● Material supplied
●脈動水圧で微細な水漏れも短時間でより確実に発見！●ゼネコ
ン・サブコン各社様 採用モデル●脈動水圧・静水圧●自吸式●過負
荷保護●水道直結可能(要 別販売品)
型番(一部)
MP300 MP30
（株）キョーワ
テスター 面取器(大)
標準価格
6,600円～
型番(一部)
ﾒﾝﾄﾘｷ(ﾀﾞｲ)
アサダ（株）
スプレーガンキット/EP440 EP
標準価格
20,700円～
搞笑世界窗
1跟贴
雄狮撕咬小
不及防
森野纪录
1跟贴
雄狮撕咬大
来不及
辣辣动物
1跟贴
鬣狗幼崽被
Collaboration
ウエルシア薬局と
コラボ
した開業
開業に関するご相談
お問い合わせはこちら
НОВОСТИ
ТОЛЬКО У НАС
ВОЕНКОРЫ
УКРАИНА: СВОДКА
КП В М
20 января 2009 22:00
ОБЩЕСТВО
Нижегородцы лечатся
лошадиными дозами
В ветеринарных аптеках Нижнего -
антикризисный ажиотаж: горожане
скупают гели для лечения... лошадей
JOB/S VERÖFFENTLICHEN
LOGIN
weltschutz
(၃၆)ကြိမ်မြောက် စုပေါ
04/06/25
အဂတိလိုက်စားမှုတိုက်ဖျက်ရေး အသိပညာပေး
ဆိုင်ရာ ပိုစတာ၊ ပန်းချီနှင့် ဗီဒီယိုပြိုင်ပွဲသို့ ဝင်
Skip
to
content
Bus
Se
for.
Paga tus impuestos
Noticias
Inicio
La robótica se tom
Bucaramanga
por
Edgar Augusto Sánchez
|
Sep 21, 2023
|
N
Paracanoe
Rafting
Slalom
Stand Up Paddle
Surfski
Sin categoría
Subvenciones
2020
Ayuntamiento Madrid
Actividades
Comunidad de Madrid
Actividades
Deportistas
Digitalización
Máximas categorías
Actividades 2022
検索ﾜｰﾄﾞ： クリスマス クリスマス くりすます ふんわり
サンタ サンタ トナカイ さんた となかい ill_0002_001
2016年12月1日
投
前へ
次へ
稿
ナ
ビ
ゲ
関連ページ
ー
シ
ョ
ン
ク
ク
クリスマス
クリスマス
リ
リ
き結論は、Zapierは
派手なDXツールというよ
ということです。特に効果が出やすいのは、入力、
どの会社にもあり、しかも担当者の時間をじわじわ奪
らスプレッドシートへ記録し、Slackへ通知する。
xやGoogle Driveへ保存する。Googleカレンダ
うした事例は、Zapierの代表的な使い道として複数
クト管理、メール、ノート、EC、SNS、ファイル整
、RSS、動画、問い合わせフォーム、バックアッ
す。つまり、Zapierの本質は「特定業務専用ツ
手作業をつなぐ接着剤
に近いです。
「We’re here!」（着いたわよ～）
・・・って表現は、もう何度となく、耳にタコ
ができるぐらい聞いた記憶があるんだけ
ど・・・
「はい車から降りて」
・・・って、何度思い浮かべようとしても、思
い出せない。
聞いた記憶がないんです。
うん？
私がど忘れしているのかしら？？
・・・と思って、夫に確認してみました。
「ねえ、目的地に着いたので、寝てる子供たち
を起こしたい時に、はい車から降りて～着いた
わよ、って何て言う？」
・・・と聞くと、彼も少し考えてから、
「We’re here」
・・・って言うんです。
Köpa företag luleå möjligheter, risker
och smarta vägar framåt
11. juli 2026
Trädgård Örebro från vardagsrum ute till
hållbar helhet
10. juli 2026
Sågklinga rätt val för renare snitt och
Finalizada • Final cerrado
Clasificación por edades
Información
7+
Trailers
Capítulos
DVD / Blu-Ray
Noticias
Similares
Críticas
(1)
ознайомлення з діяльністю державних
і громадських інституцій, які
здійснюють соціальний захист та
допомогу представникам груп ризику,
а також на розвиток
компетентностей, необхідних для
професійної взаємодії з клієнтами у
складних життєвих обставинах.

● Task directions
Copy out each record, keeping every word as it is.

● Task result
●脈動水圧で微細な水漏れも短時間でより確実に発見！●ゼネコ
ン・サブコン各社様 採用モデル●脈動水圧・静水圧●自吸式●過負
荷保護●水道直結可能(要 別販売品)
型番(一部)
MP300 MP30
（株）キョーワ
テスター 面取器(大)
標準価格
6,600円～
型番(一部)
ﾒﾝﾄﾘｷ(ﾀﾞｲ)
アサダ（株）
スプレーガンキット/EP440 EP
標準価格
20,700円～
搞笑世界窗
1跟贴
雄狮撕咬小
不及防
森野纪录
1跟贴
雄狮撕咬大
来不及
辣辣动物
1跟贴
鬣狗幼崽被
Collaboration
ウエルシア薬局と
コラボ
した開業
開業に関するご相談
お問い合わせはこちら
НОВОСТИ
ТОЛЬКО У НАС
ВОЕНКОРЫ
УКРАИНА: СВОДКА
КП В М
20 января 2009 22:00
ОБЩЕСТВО
Нижегородцы лечатся
лошадиными дозами
В ветеринарных аптеках Нижнего -
антикризисный ажиотаж: горожане
скупают гели для лечения... лошадей
JOB/S VERÖFFENTLICHEN
LOGIN
weltschutz
(၃၆)ကြိမ်မြောက် စုပေါ
04/06/25
အဂတိလိုက်စားမှုတိုက်ဖျက်ရေး အသိပညာပေး
ဆိုင်ရာ ပိုစတာ၊ ပန်းချီနှင့် ဗီဒီယိုပြိုင်ပွဲသို့ ဝင်
Skip
to
content
Bus
Se
for.
Paga tus impuestos
Noticias
Inicio
La robótica se tom
Bucaramanga
por
Edgar Augusto Sánchez
|
Sep 21, 2023
|
N
Paracanoe
Rafting
Slalom
Stand Up Paddle
Surfski
Sin categoría
Subvenciones
2020
Ayuntamiento Madrid
Actividades
Comunidad de Madrid
Actividades
Deportistas
Digitalización
Máximas categorías
Actividades 2022
検索ﾜｰﾄﾞ： クリスマス クリスマス くりすます ふんわり
サンタ サンタ トナカイ さんた となかい ill_0002_001
2016年12月1日
投
前へ
次へ
稿
ナ
ビ
ゲ
関連ページ
ー
シ
ョ
ン
ク
ク
クリスマス
クリスマス
リ
リ
き結論は、Zapierは
派手なDXツールというよ
ということです。特に効果が出やすいのは、入力、
どの会社にもあり、しかも担当者の時間をじわじわ奪
らスプレッドシートへ記録し、Slackへ通知する。
xやGoogle Driveへ保存する。Googleカレンダ
うした事例は、Zapierの代表的な使い道として複数
クト管理、メール、ノート、EC、SNS、ファイル整
、RSS、動画、問い合わせフォーム、バックアッ
す。つまり、Zapierの本質は「特定業務専用ツ
手作業をつなぐ接着剤
に近いです。
「We’re here!」（着いたわよ～）
・・・って表現は、もう何度となく、耳にタコ
ができるぐらい聞いた記憶があるんだけ
ど・・・
「はい車から降りて」
・・・って、何度思い浮かべようとしても、思
い出せない。
聞いた記憶がないんです。
うん？
私がど忘れしているのかしら？？
・・・と思って、夫に確認してみました。
「ねえ、目的地に着いたので、寝てる子供たち
を起こしたい時に、はい車から降りて～着いた
わよ、って何て言う？」
・・・と聞くと、彼も少し考えてから、
「We’re here」
・・・って言うんです。
Köpa företag luleå möjligheter, risker
och smarta vägar framåt
11. juli 2026
Trädgård Örebro från vardagsrum ute till
hållbar helhet
10. juli 2026
Sågklinga rätt val för renare snitt och
Finalizada • Final cerrado
Clasificación por edades
Información
7+
Trailers
Capítulos
DVD / Blu-Ray
Noticias
Similares
Críticas
(1)
ознайомлення з діяльністю державних
і громадських інституцій, які
здійснюють соціальний захист та
допомогу представникам груп ризику,
а також на розвиток
компетентностей, необхідних для
професійної взаємодії з клієнтами у
складних життєвих обставинах.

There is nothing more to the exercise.